_Questions_:
A) Answer these questions using the thread on Android app classifications:
(i) How many classifications marked as coming from Android were in the entire sample at first?
(ii) About how many people have had the new version, and for about how long?
(iii) How many classifications from the app were found after checking for the suggested key?
B) For each statement, say whether the thread on Android app classifications supports it, and quote the words that settle it.
(i) The extra subject data in the classification document appears only in classifications from the app.
(ii) The roughly 100 people got the new version during a period with many new installs.
(iii) The final count of app classifications was closer to what had been expected.
C) Resume the thread on Android app classifications after its last comment.

Passage provided section start

There are several classifications that now have the annotation marked as coming from Android.

Good, so it's basically working.

However, there are only 13 in the entire sample

I bet most of them are me testing.

I would have expected much more than that if you've deployed this to the full audience.

There are still not that many people using it, and I'd expect a lot of people to install it and forget about it after playing with it. Broadly, about 100 people have had the new version for about a week, during a time when there weren't many new installs. I'd be fascinated to know what the visitor retention numbers are for the website.

Also: the new classification document has additional data normally associated with the subject (example below).

Is this specific to the classifications from the app? If so, then I think someone would have to look at what's happening on the server to trigger a change in behaviour.

willettk commented 9 years ago

My bad - virtually all classifications (except for the first couple) do have that subject data in the classification document, so that's nothing specific to the app.

camallen commented 9 years ago

@willettk - re numbers of classifications, check for the user_agent key as per https://github.com/murraycu/android-galaxyzoo/issues/11#issuecomment-65890163 and https://github.com/murraycu/android-galaxyzoo/commit/7b3ee22559e7df3fa727f5610202cb95bfaadf32

willettk commented 9 years ago

Ah - thanks, @camallen! Looks like we have 5006 classifications so far from the app; much more like what I'd thought.

Passage provided section end
Source information section start

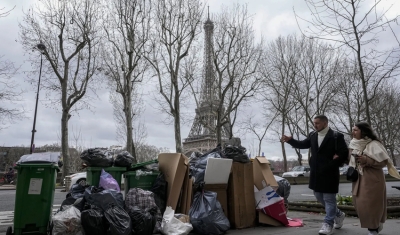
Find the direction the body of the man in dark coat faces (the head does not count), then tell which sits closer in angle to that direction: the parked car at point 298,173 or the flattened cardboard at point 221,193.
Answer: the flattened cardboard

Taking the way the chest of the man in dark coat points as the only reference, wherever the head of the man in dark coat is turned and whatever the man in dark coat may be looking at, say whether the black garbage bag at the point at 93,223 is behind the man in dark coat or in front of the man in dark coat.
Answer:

Source information section end
Source information section start

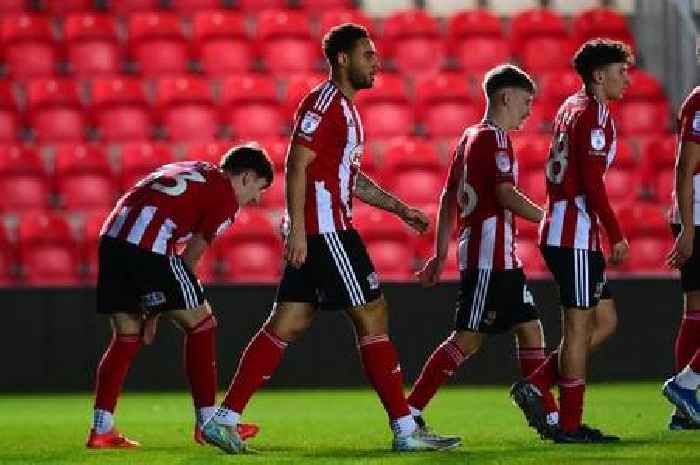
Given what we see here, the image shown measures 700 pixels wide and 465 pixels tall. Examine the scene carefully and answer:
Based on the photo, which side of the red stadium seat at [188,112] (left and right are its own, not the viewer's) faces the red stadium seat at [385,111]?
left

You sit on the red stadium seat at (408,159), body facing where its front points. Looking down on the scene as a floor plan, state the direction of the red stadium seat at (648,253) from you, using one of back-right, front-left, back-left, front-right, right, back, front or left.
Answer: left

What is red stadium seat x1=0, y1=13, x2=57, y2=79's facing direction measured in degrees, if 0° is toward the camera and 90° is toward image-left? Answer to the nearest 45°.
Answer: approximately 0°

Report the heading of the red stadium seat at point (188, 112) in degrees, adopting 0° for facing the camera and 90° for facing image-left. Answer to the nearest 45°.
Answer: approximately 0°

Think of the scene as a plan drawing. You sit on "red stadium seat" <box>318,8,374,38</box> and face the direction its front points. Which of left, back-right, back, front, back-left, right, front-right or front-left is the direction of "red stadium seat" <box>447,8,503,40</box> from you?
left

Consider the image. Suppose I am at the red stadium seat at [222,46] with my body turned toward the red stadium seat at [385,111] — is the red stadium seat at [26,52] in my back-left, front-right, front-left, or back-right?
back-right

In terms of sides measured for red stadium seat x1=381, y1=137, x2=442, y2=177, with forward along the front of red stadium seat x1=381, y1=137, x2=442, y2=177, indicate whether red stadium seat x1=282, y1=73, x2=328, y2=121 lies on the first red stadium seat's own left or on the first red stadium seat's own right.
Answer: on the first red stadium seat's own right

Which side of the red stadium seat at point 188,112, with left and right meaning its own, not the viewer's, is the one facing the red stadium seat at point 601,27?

Source information section end

_Answer section_:
A)
(i) 13
(ii) About 100 people, for about a week
(iii) 5006

B)
(i) No: "virtually all classifications (except for the first couple) do have that subject data in the classification document, so that's nothing specific to the app."
(ii) No: "during a time when there weren't many new installs."
(iii) Yes: "much more like what I'd thought."

C)
On Wed Dec 17 2014 at 4:13:46 PM Campbell Allen notifications@github.com wrote:

@willettk https://github.com/willettk - re numbers of classifications, check for the user_agent key as per #11 (comment) https://github.com/murraycu/android-galaxyzoo/issues/11#issuecomment-65890163 and 7b3ee22 https://github.com/murraycu/android-galaxyzoo/commit/7b3ee22559e7df3fa727f5610202cb95bfaadf32

— Reply to this email directly or view it on GitHub https://github.com/murraycu/android-galaxyzoo/issues/11#issuecomment-67404869 .

camallen commented 9 years ago

Good stuff! Out of interest how many unique classifying app users?

willettk commented 9 years ago

46 so far. Embarrassing that I'm apparently not among them; guess I haven't logged back in since the latest update.

db.galaxy_zoo_classifications.distinct('user_name',{'annotations.user_agent':{$exists:true}})
willettk commented 9 years ago

About 27% (1354 classifications) on the app are from non-logged in users so far. 23 different countries, too (most are from Germany, UK, or the US).

murraycu commented 9 years ago

Looks like we have 5006 classifications

It's good to know people are using it. Thanks.

So, I think this is done. Closing.